Iniziano le vessazioni. Il datore di lavoro vieta alle coinquiline e alle altre operaie di rivolgere la parola alla ragazza camerunense e frequentemente la sua camera viene isolata dal circuito elettrico: è così costretta restare al buio e senza aria condizionata.

Contratto capestro

La giovane cerca di mettersi in contatto con la sua ambasciata e la polizia. Le rispondono che deve rispettare il contratto che ha firmato.

Infatti, una clausola dell’accordo prevede il risarcimento delle spese sostenute dal datore di lavoro. Marie aveva sorvolato su questo particolare, come del resto anche le altre ragazze. Ma loro avevano paura di protestare. Piangevano e basta.

Sia le coinquiline sia Marie non erano a conoscenza che negli Emirati Arabi Uniti, come del resto in altri Paesi del Golfo, viene ancora applicata la Kafala, una legge che esclude i migranti dai diritti dei lavoratori.

Non si può cambiare impiego

La Kafala vincola la residenza legale alla relazione contrattuale con chi assume i lavoratori stranieri. Ciò significa che un migrante non può cambiare impiego senza autorizzazione del datore di lavoro.

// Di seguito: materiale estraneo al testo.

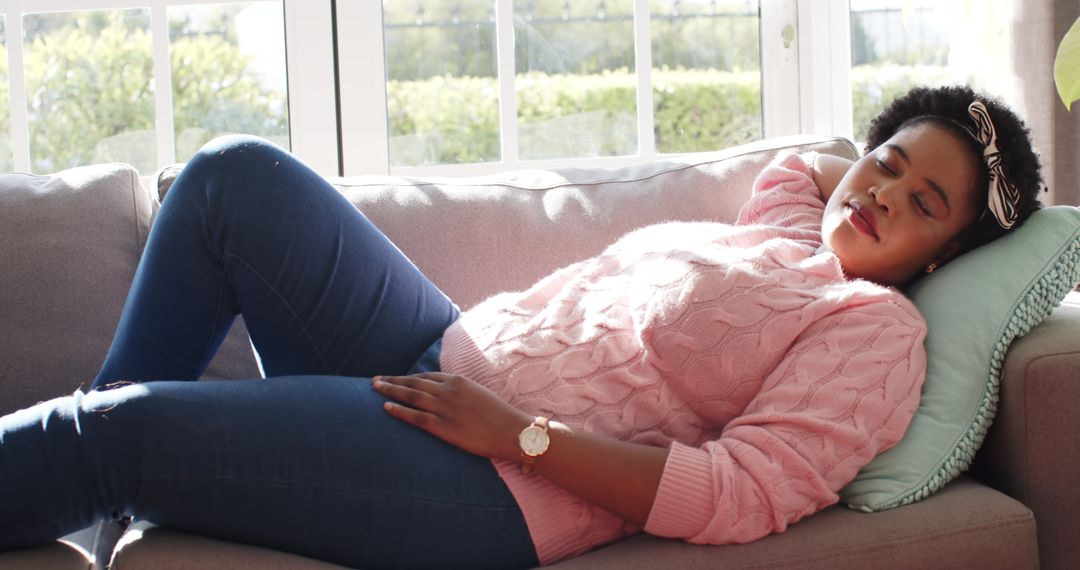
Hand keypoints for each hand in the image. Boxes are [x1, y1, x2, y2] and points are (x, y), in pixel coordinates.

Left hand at [372, 372, 531, 460]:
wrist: (512, 431)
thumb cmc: (500, 416)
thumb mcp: (479, 395)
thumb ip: (461, 393)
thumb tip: (449, 396)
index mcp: (458, 381)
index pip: (426, 376)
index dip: (408, 378)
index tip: (395, 378)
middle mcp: (448, 391)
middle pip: (414, 383)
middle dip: (393, 381)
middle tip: (375, 380)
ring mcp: (445, 409)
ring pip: (411, 396)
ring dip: (390, 391)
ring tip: (374, 389)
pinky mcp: (444, 427)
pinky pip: (416, 417)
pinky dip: (399, 411)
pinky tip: (386, 408)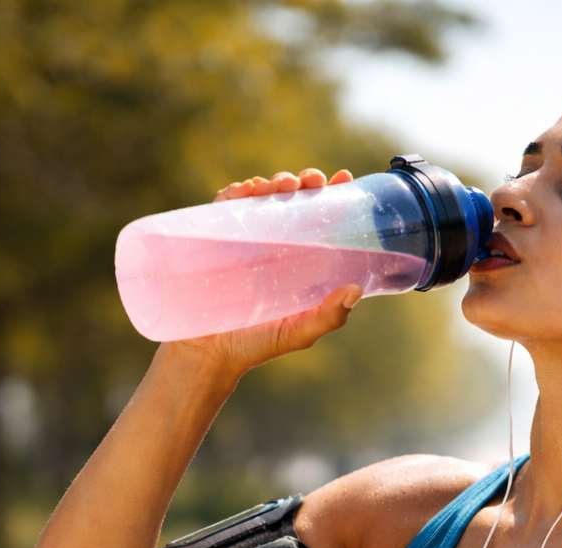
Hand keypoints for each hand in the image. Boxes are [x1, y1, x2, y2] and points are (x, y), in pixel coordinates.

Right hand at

Se un dipendente rifiuta e decide di abbandonare l’abitazione o il posto di lavoro senza il consenso del padrone, rischia di perdere il permesso di soggiorno e di conseguenza il carcere e l’espulsione. Un sistema che equivale a una forma di moderna schiavitù.

Marie inizia ad avere paura, teme per la sua vita, chiede aiuto al suo amico italiano e insiste con le sue proteste. Da Dubai viene allora trasportata nella capitale degli Emirati e rinchiusa in una stanza. Le ritirano il cellulare. Dal 13 agosto la persona che ci ha contatto non ha più notizie dalla ragazza.